The Gutenberg Elegies
Information of the Future Task Force
12/15/06 Meeting Minutes
The Gutenberg Elegies
Comments:
- Birkerts seemed to have a limited historical perspective on literature – just bound to its novelistic development. This may make it harder to accept different developments in literature. For example, Hamlet was meant to be performed, not read.
- The current trends could be a corrective to the overly inward perspective of the modern age, which was individualistic and separate from others. There could be a move toward the communal.
- Birkerts seemed to view reading as a secular transformative experience – perhaps a substitute for spiritual transformation through Bible reading and prayer.

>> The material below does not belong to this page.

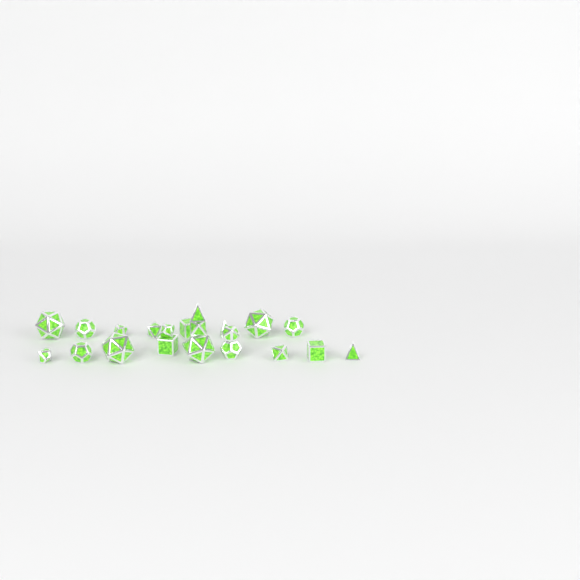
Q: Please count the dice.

- In the past, people had more time for reading. Deep reading is difficult for modern people. They don’t have patience to work through the long descriptions of a novel.
- Throughout history, there have been readers and non-readers, and people like different things and get different things out of reading.

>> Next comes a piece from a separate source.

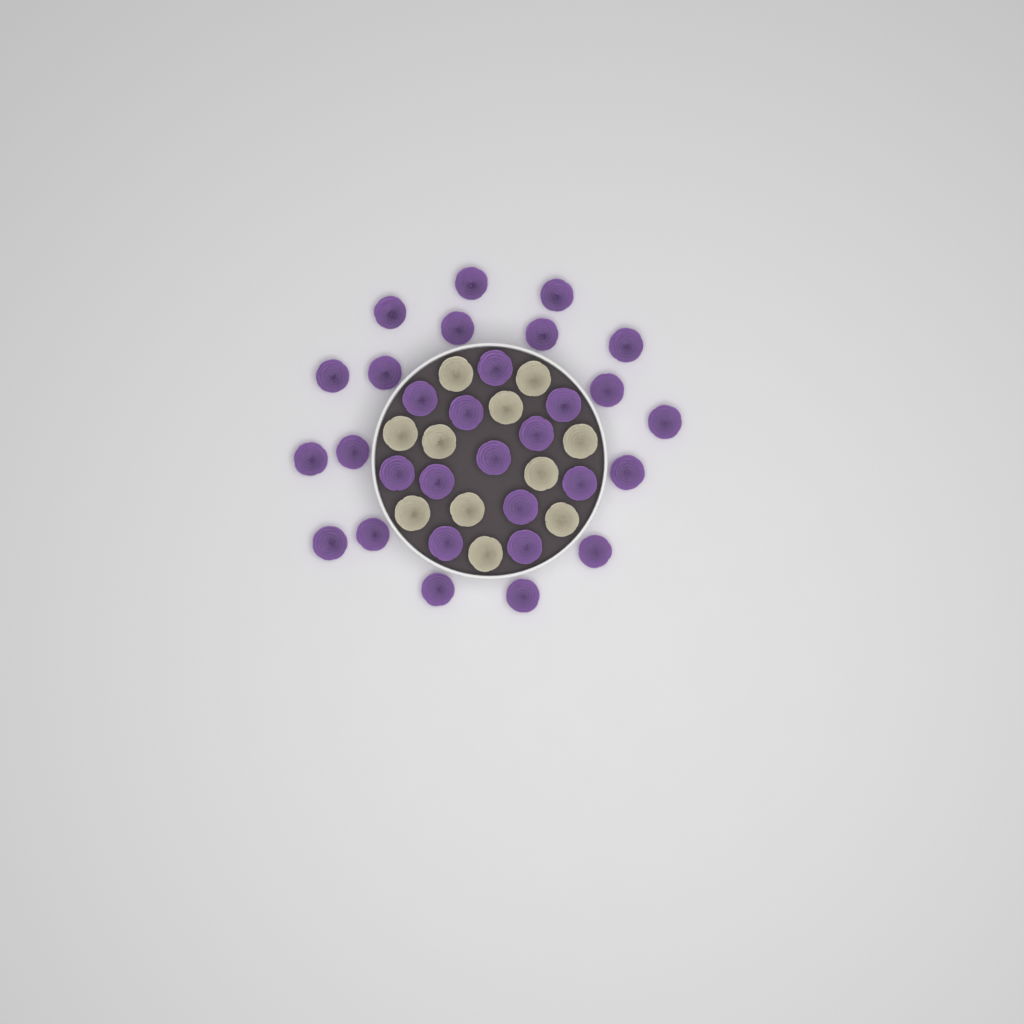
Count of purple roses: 30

- Modern people have more difficulty with nuanced arguments.
- We seem to be losing the physical world as life becomes more digital.

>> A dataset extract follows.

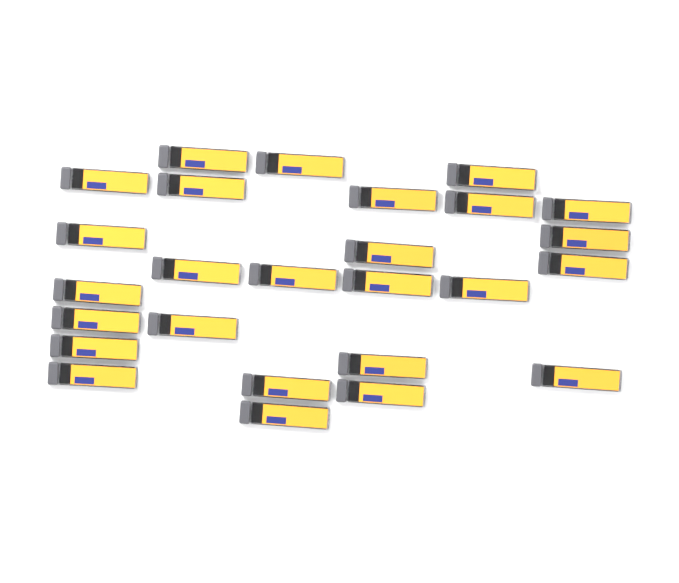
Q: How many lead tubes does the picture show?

- Birkerts could be entrenched in the modern world view of the Enlightenment, which is individualistic, and therefore may have a strong reaction to the postmodernism of the electronic age. The Internet could either promote community, or more isolation at the computer.
- Can we use technology to promote art and literature? Students seem to be connecting more to digital than to books. They experience things disconnected from context – songs separate from the albums, video scenes separate from the whole movie.